◆ INSTRUCTIONS FOR THE TASK ◆
Return the following from the records below: each line, word for word, starting with the line that contains "right hip: (427, 315)" and going on through the line that contains "left front paw: (638, 548)", with nothing outside that range.

◆ ENTRIES SUPPLIED ◆
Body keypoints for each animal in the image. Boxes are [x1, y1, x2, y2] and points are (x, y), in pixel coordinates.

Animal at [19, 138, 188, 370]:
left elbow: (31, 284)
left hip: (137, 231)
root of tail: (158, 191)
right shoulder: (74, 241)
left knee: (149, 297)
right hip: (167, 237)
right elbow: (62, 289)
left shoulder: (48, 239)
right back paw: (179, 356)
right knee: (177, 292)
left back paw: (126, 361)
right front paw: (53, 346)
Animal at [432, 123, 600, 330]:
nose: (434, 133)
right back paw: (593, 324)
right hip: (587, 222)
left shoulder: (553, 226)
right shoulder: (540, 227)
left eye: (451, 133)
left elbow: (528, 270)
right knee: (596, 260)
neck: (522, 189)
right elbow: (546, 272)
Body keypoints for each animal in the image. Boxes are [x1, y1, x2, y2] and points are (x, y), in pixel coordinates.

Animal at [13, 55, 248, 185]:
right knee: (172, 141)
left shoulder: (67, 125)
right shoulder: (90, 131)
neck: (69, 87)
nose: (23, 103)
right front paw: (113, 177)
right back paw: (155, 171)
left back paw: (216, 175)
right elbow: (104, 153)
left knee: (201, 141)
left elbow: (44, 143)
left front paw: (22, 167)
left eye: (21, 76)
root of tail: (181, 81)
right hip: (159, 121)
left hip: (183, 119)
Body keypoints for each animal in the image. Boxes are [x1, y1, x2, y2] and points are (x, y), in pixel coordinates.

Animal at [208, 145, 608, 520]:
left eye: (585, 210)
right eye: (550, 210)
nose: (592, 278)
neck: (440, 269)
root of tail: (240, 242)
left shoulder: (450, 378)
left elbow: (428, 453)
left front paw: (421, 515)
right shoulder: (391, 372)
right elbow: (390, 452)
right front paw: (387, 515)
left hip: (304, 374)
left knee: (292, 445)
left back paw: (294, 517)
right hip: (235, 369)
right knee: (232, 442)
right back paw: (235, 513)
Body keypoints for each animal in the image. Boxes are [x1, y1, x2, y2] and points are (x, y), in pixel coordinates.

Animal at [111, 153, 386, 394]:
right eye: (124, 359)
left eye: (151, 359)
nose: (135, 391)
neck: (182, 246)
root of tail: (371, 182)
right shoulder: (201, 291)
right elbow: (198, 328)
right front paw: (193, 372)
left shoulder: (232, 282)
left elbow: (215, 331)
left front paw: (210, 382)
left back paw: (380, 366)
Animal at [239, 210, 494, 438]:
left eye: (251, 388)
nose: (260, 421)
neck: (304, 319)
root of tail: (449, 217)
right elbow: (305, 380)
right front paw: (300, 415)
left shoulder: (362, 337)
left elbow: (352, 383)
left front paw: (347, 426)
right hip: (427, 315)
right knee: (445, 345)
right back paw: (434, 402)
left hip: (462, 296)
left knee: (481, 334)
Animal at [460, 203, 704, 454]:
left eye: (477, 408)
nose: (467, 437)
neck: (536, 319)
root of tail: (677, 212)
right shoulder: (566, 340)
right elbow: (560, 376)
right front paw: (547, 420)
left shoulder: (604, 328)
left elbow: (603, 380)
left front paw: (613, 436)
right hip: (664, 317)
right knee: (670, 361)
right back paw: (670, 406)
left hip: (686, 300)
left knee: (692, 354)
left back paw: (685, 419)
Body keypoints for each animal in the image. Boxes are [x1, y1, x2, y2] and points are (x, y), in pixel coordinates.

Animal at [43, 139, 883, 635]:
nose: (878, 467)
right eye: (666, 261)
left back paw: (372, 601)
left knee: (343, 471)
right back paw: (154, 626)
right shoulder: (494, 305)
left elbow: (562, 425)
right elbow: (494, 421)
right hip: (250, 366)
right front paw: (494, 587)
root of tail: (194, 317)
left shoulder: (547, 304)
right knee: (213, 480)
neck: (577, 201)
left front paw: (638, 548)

---

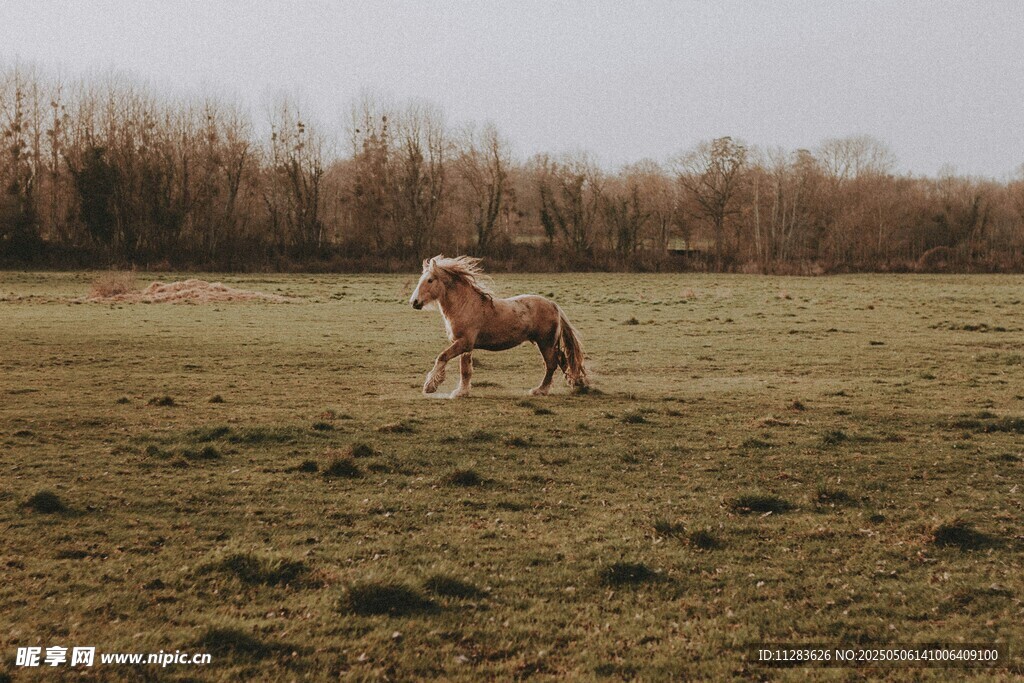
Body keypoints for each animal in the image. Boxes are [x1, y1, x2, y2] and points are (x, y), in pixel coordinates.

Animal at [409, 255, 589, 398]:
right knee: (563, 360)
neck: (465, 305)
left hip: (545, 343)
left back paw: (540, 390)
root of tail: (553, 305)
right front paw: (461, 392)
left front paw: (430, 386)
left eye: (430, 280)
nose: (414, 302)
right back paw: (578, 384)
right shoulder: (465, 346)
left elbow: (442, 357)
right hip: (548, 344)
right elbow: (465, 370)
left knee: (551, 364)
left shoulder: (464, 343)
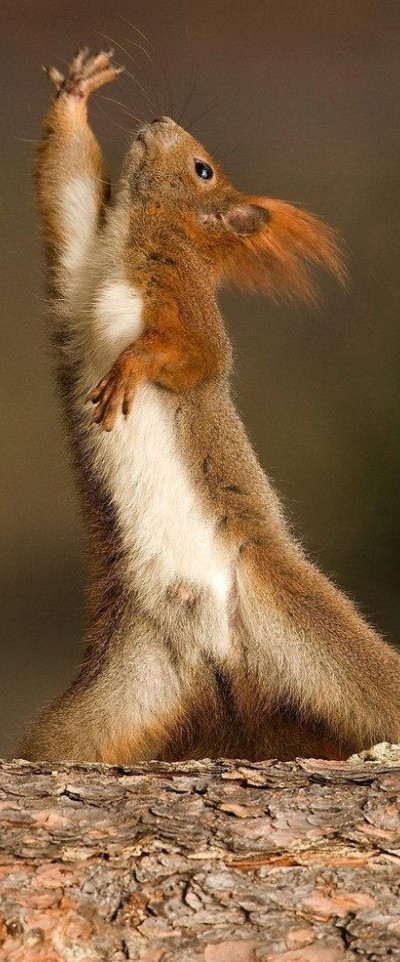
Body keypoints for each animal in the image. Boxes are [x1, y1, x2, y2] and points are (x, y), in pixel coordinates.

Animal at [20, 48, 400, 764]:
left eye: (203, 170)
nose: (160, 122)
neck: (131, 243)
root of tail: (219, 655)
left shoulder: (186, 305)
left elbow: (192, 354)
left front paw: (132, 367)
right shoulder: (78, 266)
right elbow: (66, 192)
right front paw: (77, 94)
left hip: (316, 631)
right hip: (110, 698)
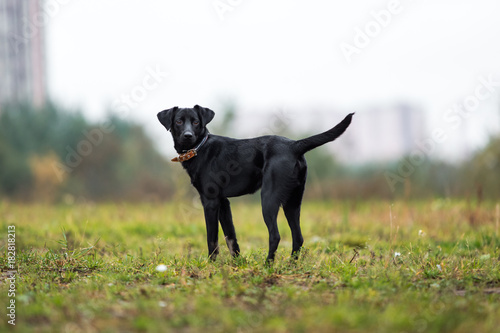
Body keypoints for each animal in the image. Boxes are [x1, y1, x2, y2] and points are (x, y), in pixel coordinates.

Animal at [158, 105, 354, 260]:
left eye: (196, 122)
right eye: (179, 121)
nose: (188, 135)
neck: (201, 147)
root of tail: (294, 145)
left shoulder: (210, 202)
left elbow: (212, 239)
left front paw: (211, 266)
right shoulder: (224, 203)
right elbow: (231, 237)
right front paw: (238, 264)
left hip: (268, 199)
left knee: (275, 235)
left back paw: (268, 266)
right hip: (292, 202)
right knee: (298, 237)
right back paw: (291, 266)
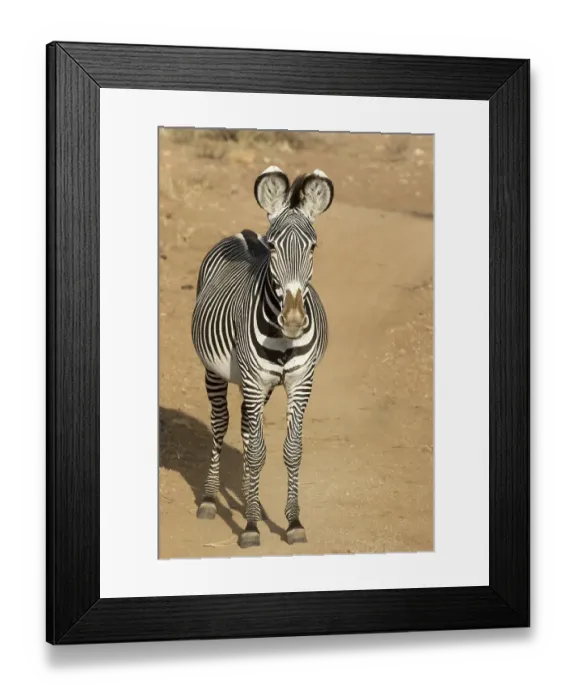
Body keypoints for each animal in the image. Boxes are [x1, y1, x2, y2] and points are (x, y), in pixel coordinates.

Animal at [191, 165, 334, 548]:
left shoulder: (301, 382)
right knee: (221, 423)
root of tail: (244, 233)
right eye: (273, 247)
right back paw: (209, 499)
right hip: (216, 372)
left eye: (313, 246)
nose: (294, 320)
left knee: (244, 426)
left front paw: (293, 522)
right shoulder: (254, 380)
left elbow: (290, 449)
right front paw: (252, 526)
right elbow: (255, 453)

◆ WRITTEN RESPONSE ◆
right hip: (427, 315)
right knee: (445, 345)
right back paw: (434, 402)
left hip: (462, 296)
left knee: (481, 334)
Animal at [460, 203, 704, 454]:
left eye: (477, 408)
nose: (467, 437)
neck: (536, 319)
root of tail: (677, 212)
right shoulder: (566, 340)
right elbow: (560, 376)
right front paw: (547, 420)
left shoulder: (604, 328)
left elbow: (603, 380)
left front paw: (613, 436)
right hip: (664, 317)
right knee: (670, 361)
right back paw: (670, 406)
left hip: (686, 300)
left knee: (692, 354)
left back paw: (685, 419)
Body keypoints for each animal in the image. Boxes are [x1, y1, x2, y2] and points are (x, y), in pixel coordinates.

Animal at [43, 139, 883, 635]:
nose: (878, 467)
right eye: (666, 261)
left back paw: (372, 601)
left knee: (343, 471)
right back paw: (154, 626)
right shoulder: (494, 305)
left elbow: (562, 425)
right elbow: (494, 421)
right hip: (250, 366)
right front paw: (494, 587)
root of tail: (194, 317)
left shoulder: (547, 304)
right knee: (213, 480)
neck: (577, 201)
left front paw: (638, 548)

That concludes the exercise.